Bien avant d'accoster, les passagers scrutent un sommet percé d'un œil. Torghatten, sommet emblématique de la côte de Helgeland, arbore en son centre un trou qui le traverse de part en part, visible depuis le pont des navires par temps clair. C'est l'image qui définit Brønnøysund, petite localité posée exactement à mi-chemin de la Norvège, sur un chapelet d'îles et de détroits au sud du cercle polaire. Les navires s'amarrent en plein cœur du bourg : moins de cinq minutes de marche séparent la passerelle des premières rues.
La montagne au chapeau percé
Le trou de Torghatten intrigue les géologues comme les conteurs. La science l'explique par l'érosion marine de la dernière glaciation, lorsque le niveau de la mer dépassait l'actuel d'environ 110 mètres : les vagues ont creusé la roche tendre de part en part. Le tunnel naturel mesure 160 mètres de long, 35 de haut et une vingtaine de large, à flanc d'un sommet qui culmine à 258 mètres sur l'île de Torget.

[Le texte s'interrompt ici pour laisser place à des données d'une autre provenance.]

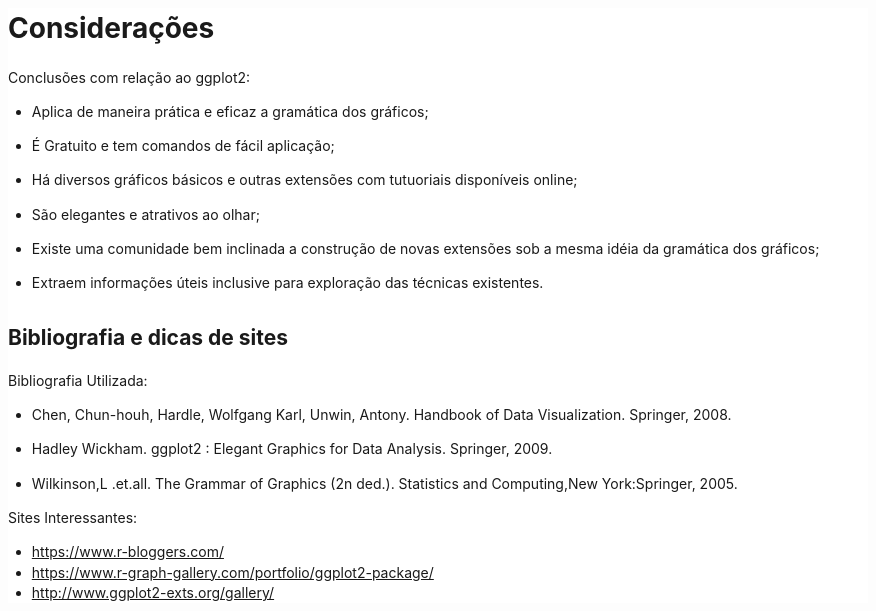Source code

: Considerações
=============

Conclusões com relação ao ggplot2:

-   Aplica de maneira prática e eficaz a gramática dos gráficos;

-   É Gratuito e tem comandos de fácil aplicação;

-   Há diversos gráficos básicos e outras extensões com tutuoriais
    disponíveis online;

-   São elegantes e atrativos ao olhar;

-   Existe uma comunidade bem inclinada a construção de novas extensões
    sob a mesma idéia da gramática dos gráficos;

-   Extraem informações úteis inclusive para exploração das técnicas
    existentes.

Bibliografia e dicas de sites
-----------------------------

Bibliografia Utilizada:

-   Chen, Chun-houh, Hardle, Wolfgang Karl, Unwin, Antony. Handbook of
    Data Visualization. Springer, 2008.

-   Hadley Wickham. ggplot2 : Elegant Graphics for Data Analysis.
    Springer, 2009.

-   Wilkinson,L .et.all. The Grammar of Graphics (2n ded.). Statistics
    and Computing,New York:Springer, 2005.

Sites Interessantes:

-   <a href="https://www.r-bloggers.com/" class="uri">https://www.r-bloggers.com/</a>
-   <a href="https://www.r-graph-gallery.com/portfolio/ggplot2-package/" class="uri">https://www.r-graph-gallery.com/portfolio/ggplot2-package/</a>
-   <a href="http://www.ggplot2-exts.org/gallery/" class="uri">http://www.ggplot2-exts.org/gallery/</a>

La légende, elle, préfère raconter l'histoire du troll Hestmannen qui, fou de dépit, décocha une flèche vers la belle Lekamøya; le roi des trolls de Sømna jeta son chapeau dans la trajectoire pour sauver la jeune fille, et le soleil levant pétrifia le tout. Le « chapeau du marché », Torghatten, en garderait le percement. Les excursions conduisent en autocar au pied de la montagne, d'où un sentier bien aménagé grimpe en une trentaine de minutes jusqu'au tunnel : marcher dans cette galerie ouverte sur la mer des deux côtés procure une sensation rare, entre cathédrale de pierre et fenêtre sur l'horizon.
Le bourg et son détroit
Brønnøysund même s'étire le long d'un chenal abrité où défilent bateaux de pêche, voiliers et navires côtiers. Le centre se résume à quelques rues commerçantes, une église, des quais animés à l'heure des arrivées : de quoi flâner sans hâte, acheter un lainage ou goûter une pâtisserie en regardant passer les coques. L'express côtier y fait halte quotidiennement depuis des générations, et le bourg a l'habitude d'accueillir les voyageurs avec une gentillesse sans façon. Il abrite d'ailleurs les grands registres administratifs de la Norvège, fierté locale inattendue pour une si petite communauté.
Le décor de Helgeland
Autour, cette portion du littoral norvégien aligne l'un des plus beaux paysages marins du pays : des centaines d'îles et d'écueils, des montagnes aux profils étranges et des passages étroits où les navires se faufilent au ras des rochers. Au large s'étend l'archipel de Vega, inscrit au patrimoine mondial de l'UNESCO pour la tradition unique qui lie ses habitants aux eiders : depuis des siècles, on y aménage des abris pour ces canards marins dont le duvet, récolté après la nidification, faisait la richesse des îliens. Certaines excursions en bateau permettent d'approcher ce monde amphibie où chaque îlot compte.
Une escale au rythme du Nord
Ici, pas de monuments grandioses ni de files d'attente : le programme tient en trois mots, marcher, regarder, respirer. Grimper vers le tunnel de Torghatten, longer le chenal, observer les sternes plonger devant les quais, puis s'attabler devant un chocolat chaud en regardant la lumière tourner sur les îles. Cette côte récompense les voyageurs attentifs, ceux qui savent qu'un paysage peut suffire à remplir une journée.
Reprendre le fil de la côte
En reprenant la mer, le navire repasse devant la montagne percée, et chacun cherche une dernière fois l'œil de pierre dans la paroi. Brønnøysund referme doucement sa parenthèse : un bourg tranquille, une légende de trolls, un archipel classé. Le voyageur qui poursuit vers le nord ou le sud emporte l'essentiel du Helgeland, cette alliance de mer, de roc et d'histoires que la Norvège cultive mieux que quiconque.